Je dirais que la chance pour [le gouvernement], c’est que comme l’opposition tient à la communauté de Valence, il est aussi tenu pour responsable. Je crains que ça nourrisse les extrêmes et notamment l’extrême droite, Vox, qui a dans son discours un argument tout prêt qui est celui de la critique de l’état des autonomies, c’est-à-dire d’une décentralisation qui, selon Vox, est allée trop loin et qui empêche l’action des gouvernements.
De nouvelles pluies de forte intensité sont attendues. Une alerte rouge a notamment été lancée pour la région d’Almeria, au sud de la péninsule, ce dimanche matin. La persistance des pluies risque de compliquer l’organisation des secours dont les sinistrés ont un besoin urgent.

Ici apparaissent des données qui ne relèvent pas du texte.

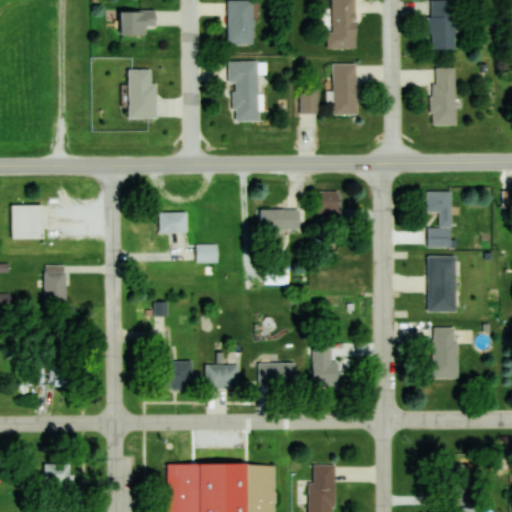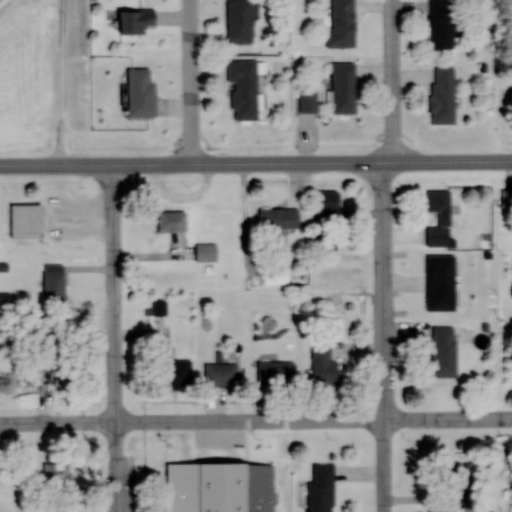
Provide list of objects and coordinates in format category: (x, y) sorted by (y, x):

Le Premier ministre espagnol a annoncé, hier samedi, l’envoi de 5 000 militaires et de 5 000 policiers et gendarmes supplémentaires pour venir en aide aux habitants du sud-est du pays, ravagé par des inondations dramatiques. Une réponse au cinquième jour de la crise à la colère des sinistrés.
Une aide internationale
À Valence aussi, l’entraide s’organise. De nombreux habitants de la région se rendent dans les zones touchées pour dégager les rues et les maisons. Et depuis quelques jours, un élan de solidarité trouve un écho international. Une cagnotte d’aide a été mise en ligne à l’initiative des centres dédiés à la promotion de la culture de la région de Valence, situés à Bruxelles, Paris et Montpellier. « J’ai des membres de ma famille qui vivent à un troisième étage et qui sont toujours isolés par les décombres, des branches, la boue et des tas de voitures », explique Corine Romero, présidente du centre de Montpellier, au micro de Grégoire Mothe.
Les centres du Chili ou de Londres sont également mobilisés. L’objectif est de prendre le relais du secours d’urgence, avec une aide matérielle. « L’aide matérielle, ça sera des lits, des matelas, beaucoup d’habits, de quoi meubler, de quoi dormir et pouvoir se faire à manger, énumère Corine Romero. Et de retrouver un semblant d’autonomie et d’indépendance. » Du matériel qui devrait arriver dans la région de Valence d’ici au mois de décembre.